AI Agents Too Expensive and Leaky? This Open-Source Plugin Slashes Costs by 60% While Keeping Sensitive Data On-Premises

Image

MLNLP Community is a renowned machine learning and natural language processing community both domestically and internationally, serving graduate students, university faculty, and enterprise researchers in the NLP field. The community's vision is to foster communication and advancement among academia, industry, and enthusiasts in natural language processing and machine learning, with special emphasis on supporting beginners' growth.

Source | AI Technology Review

AI Agents are integrating into our workflows in unprecedented ways. However, as we enthusiastically deploy them in practical scenarios, current Agent usage patterns reveal three critical issues:

Cloud: "Too Risky to Use": Want an Agent to analyze a customer data spreadsheet? Great idea, but customer names, phone numbers, ID numbers... all these sensitive details get sent to third-party cloud servers along with the context. A single data analysis task could mean a serious privacy breach. This is a risk we simply cannot afford.
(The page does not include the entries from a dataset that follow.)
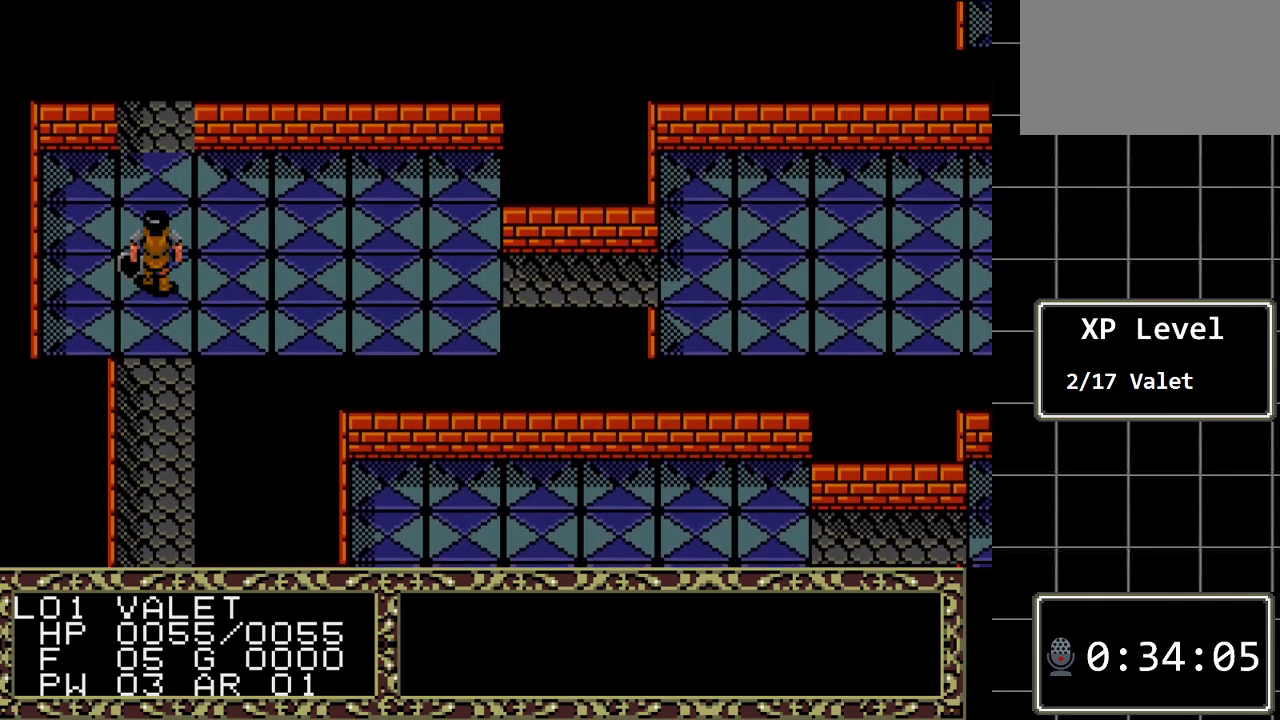
{"buttons": ["DPAD_UP"], "events": []}
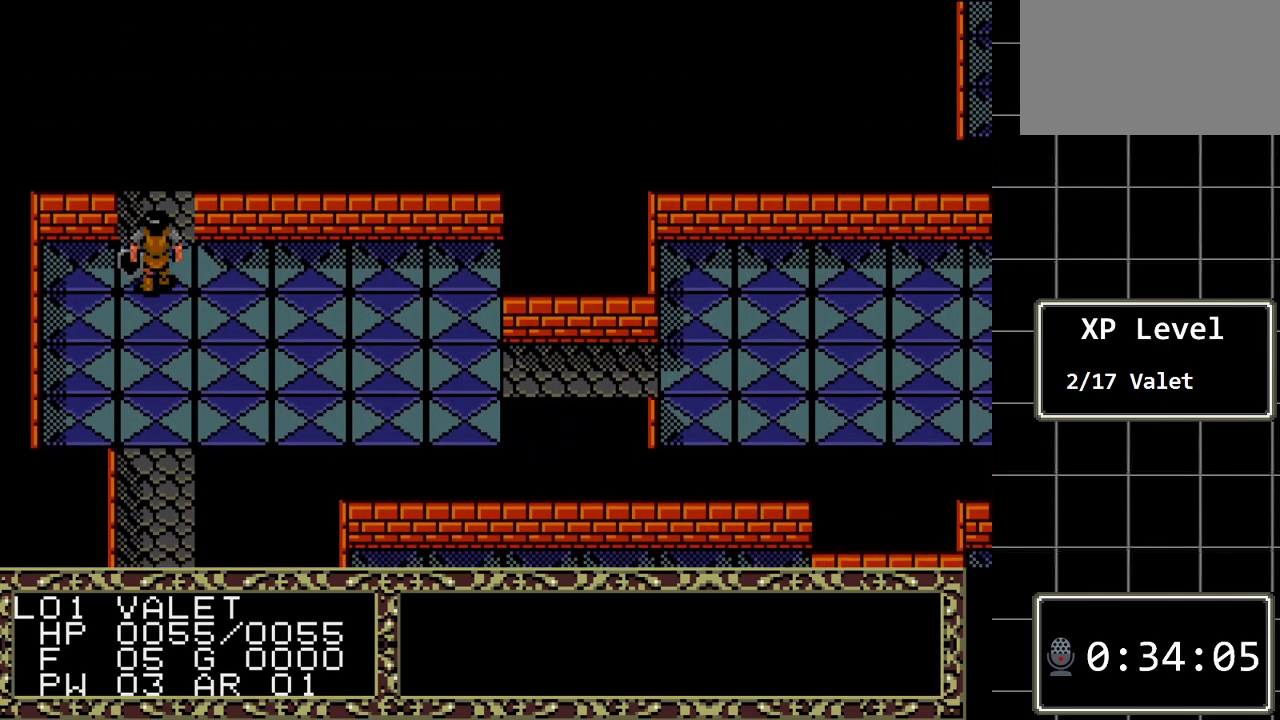
{"buttons": ["DPAD_UP"], "events": []}
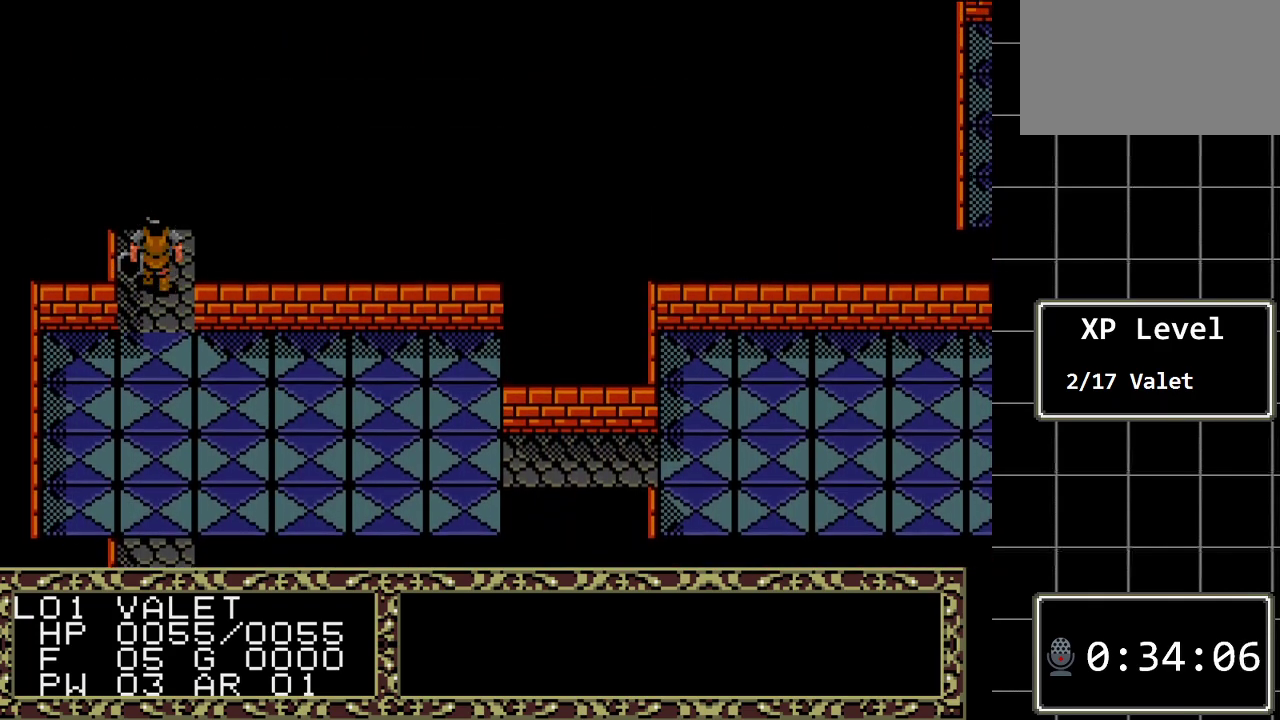
{"buttons": ["DPAD_UP"], "events": []}
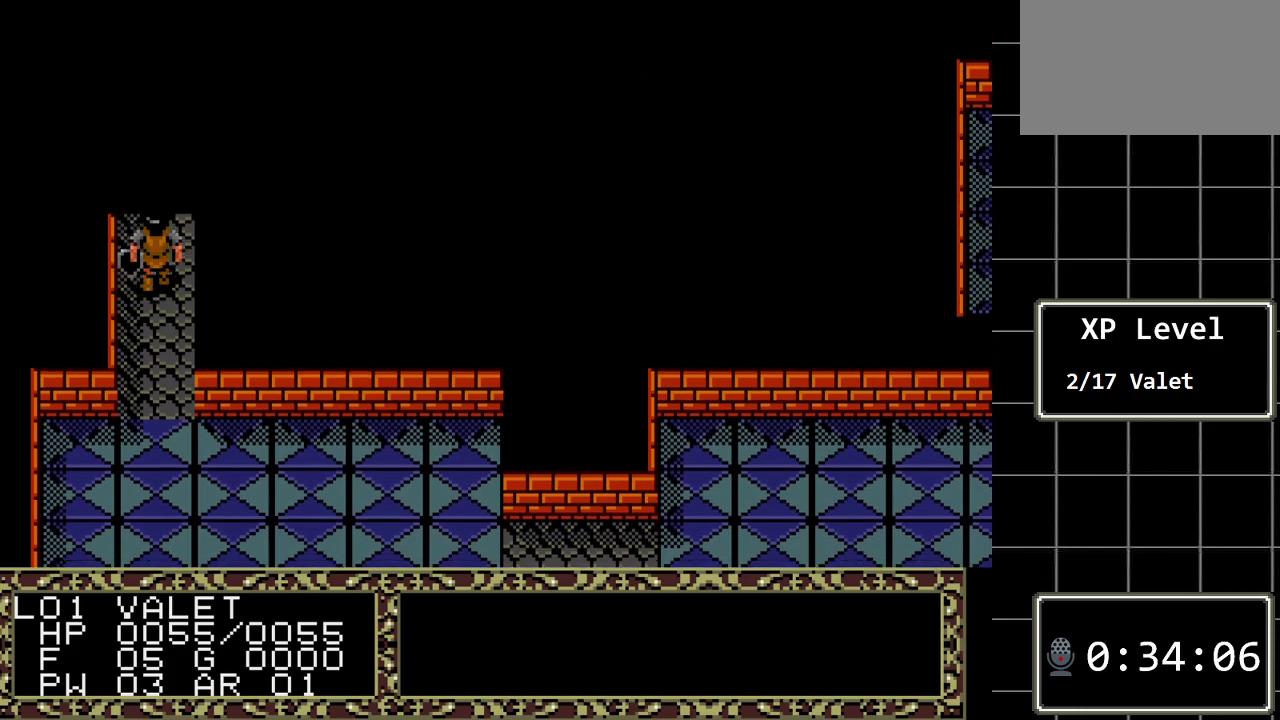
{"buttons": ["DPAD_UP"], "events": []}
Cloud: "Too Expensive to Use": For numerous simple tasks, such as using grep to locate a function call or generating a brief text summary, Agents indiscriminately invoke the most expensive top-tier models. The majority of tokens are wasted on simple tasks that could be handled by cheaper models—using a sledgehammer to crack a nut.

Local: "Doesn't Work Well": Running models locally is secure and cost-effective, but performance often falls short of expectations due to limited computational power and parameter scale on edge devices. While format conversion and data aggregation work fine, models "crash" when faced with multi-file cross-analysis or complex anomaly detection, proving inadequate for high-difficulty tasks.

The cloud is too dangerous, while local deployment is too underwhelming—must developers choose between the two?

Clearly, there's always a way forward. Why choose when you can have both? The optimal solution is cloud-edge collaboration:

Let lightweight local models handle privacy-sensitive data and simple tasks, while delegating complex "tough nuts to crack" to powerful cloud models. The key to enabling this lies in the "intelligent traffic controller" that routes each request to the most appropriate path—the routing mechanism.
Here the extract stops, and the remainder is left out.